Last week, in spite of the best efforts of ProDane-endorsed Supervisors Chawla and Wegleitner, the Dane County Board made the disappointing decision to pass Resolution 320, adding $16 million to jail funding. But this will not be the last time that County Board takes a vote on the jail construction project. Our work to fight for alternatives to incarceration is ongoing. Education, including meetings like this one, will be crucial to future success. All of the speakers identified growing the movement through outreach as another key priority.
“We have the facts on our side, we have the hope and the love, which is great. They have the million dollar consultants, so we really need a lot of hope and a lot of love and a lot of grassroots to overcome that,” Wegleitner said. She is excited about a growing cohort of County Board Supervisors who believe that we can and must change the way we address public safety, and are on the same page when it comes to funding for the Dane County Jail. This includes Kierstin Huelsemann and Jacob Wright, two ProDane-endorsed candidates who will join the board next month.

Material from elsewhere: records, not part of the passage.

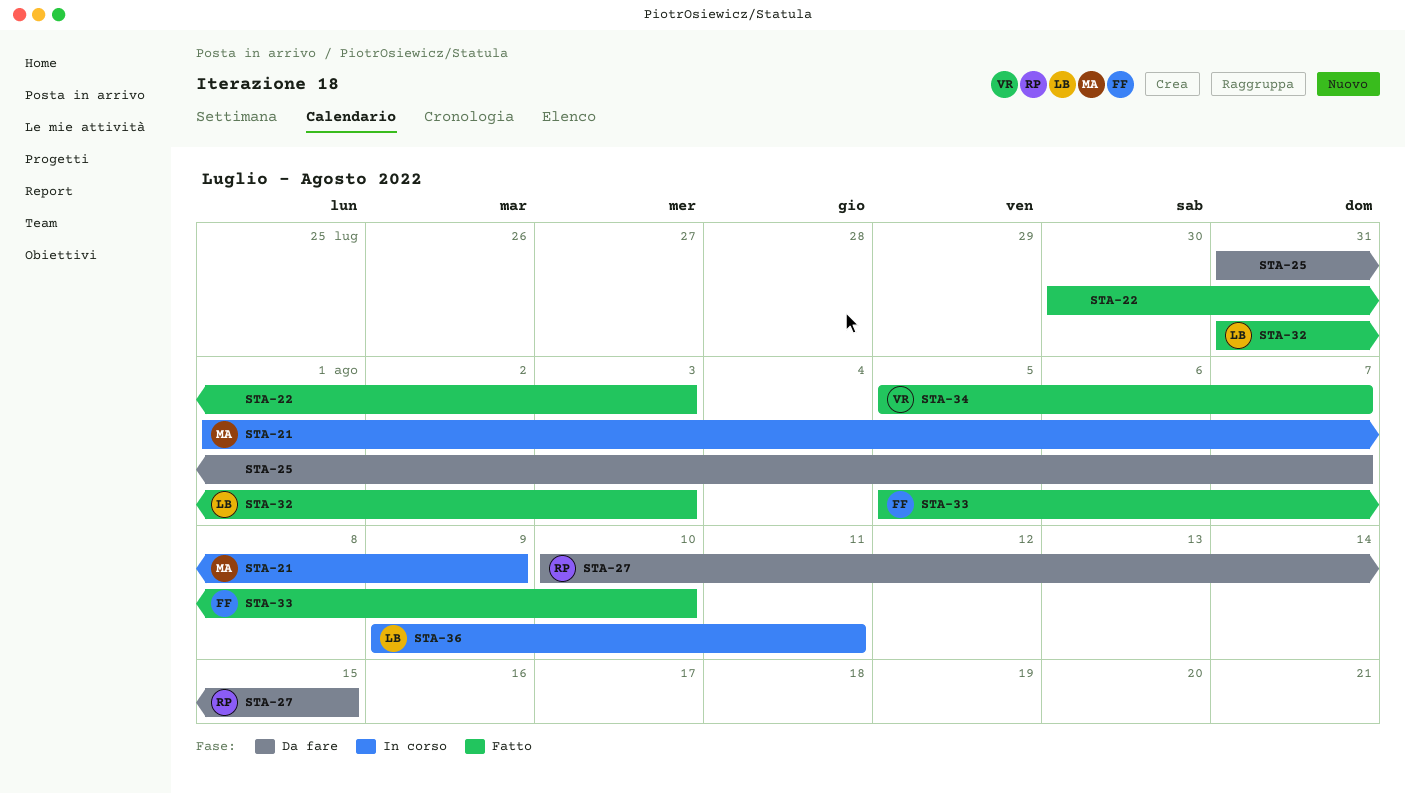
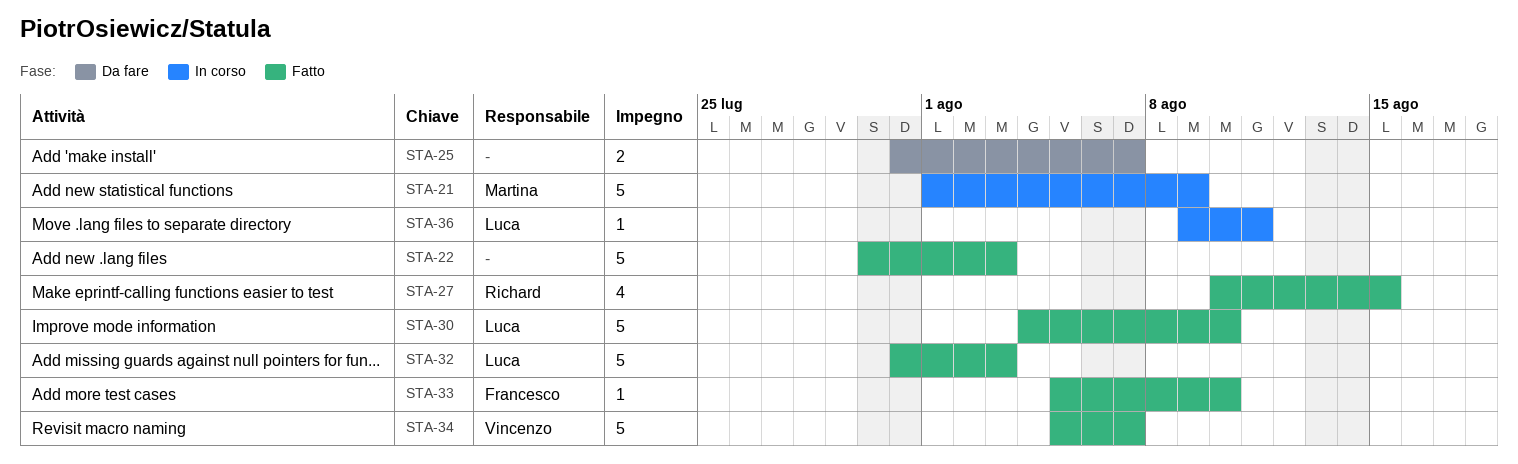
STA-27, status: Da fare -> Fatto
STA-30: none -> present

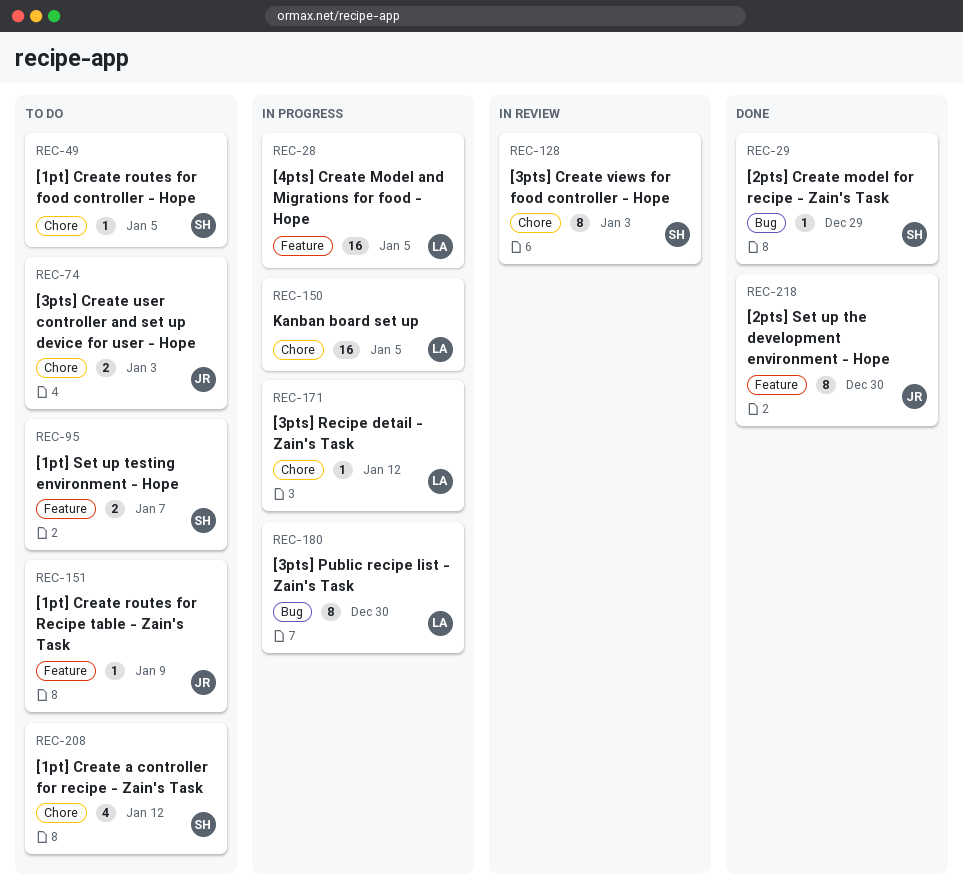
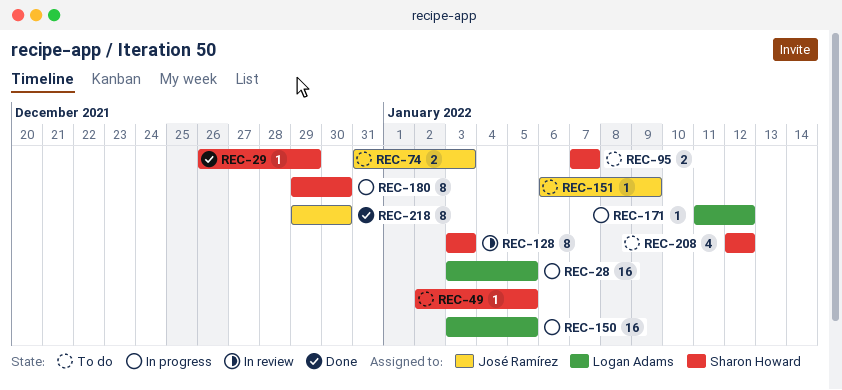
REC-180, owner: Logan Adams -> Sharon Howard

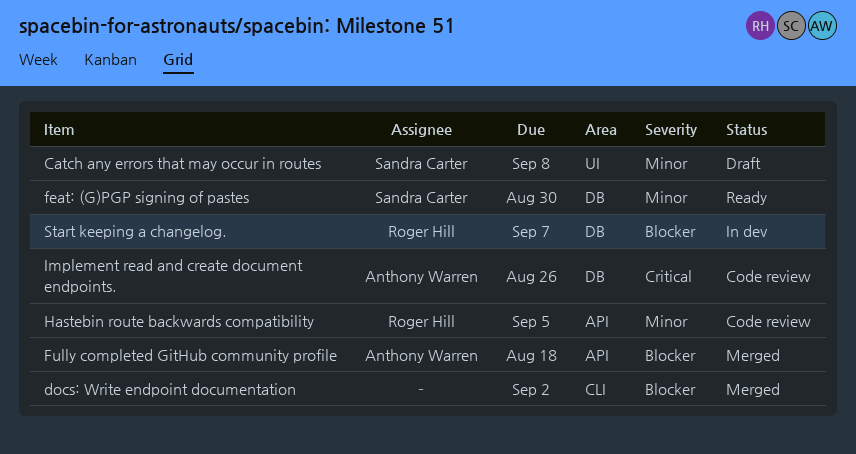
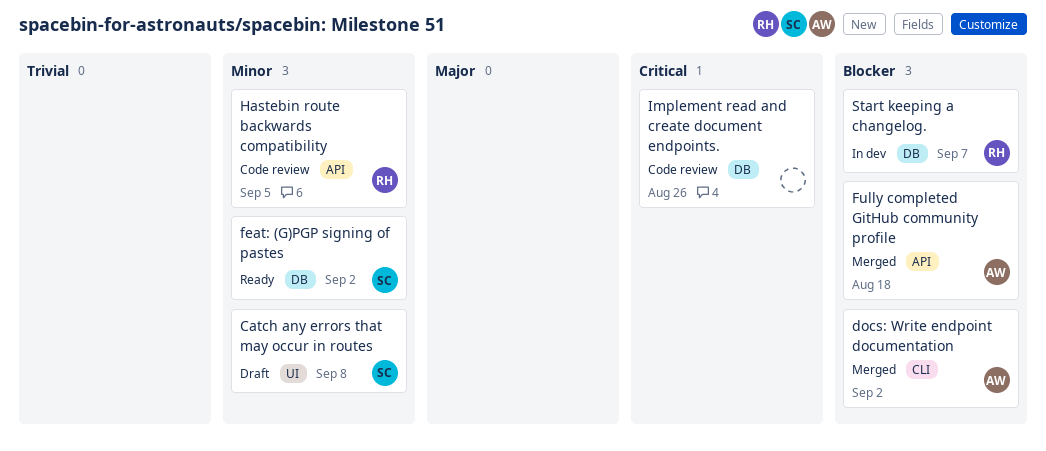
docs: Write endpoint documentation, owner: none -> Anthony Warren
feat: (G)PGP signing of pastes, due: Aug 30 -> Sep 2
Implement read and create document endpoints., owner: Anthony Warren -> none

Reece, whose focus at Nehemiah involves educating people about how the criminal justice system really works, emphasized that we need to be pushing information about alternatives as far as we can into the community, saying, “We can’t expect different results at the polls if people don’t understand the issues that they’re voting on.”
Cooper challenged meeting participants to talk to friends and family, and invite their contacts in by sharing what they learned. He also stressed the importance of making sure that more Black and brown people are involved in these conversations and meetings.
After noting that she aligns with abolitionist ideology, Rischall reminded participants of another important task. “Part of being an abolitionist is holding hope that there can be something better and there will be something better.”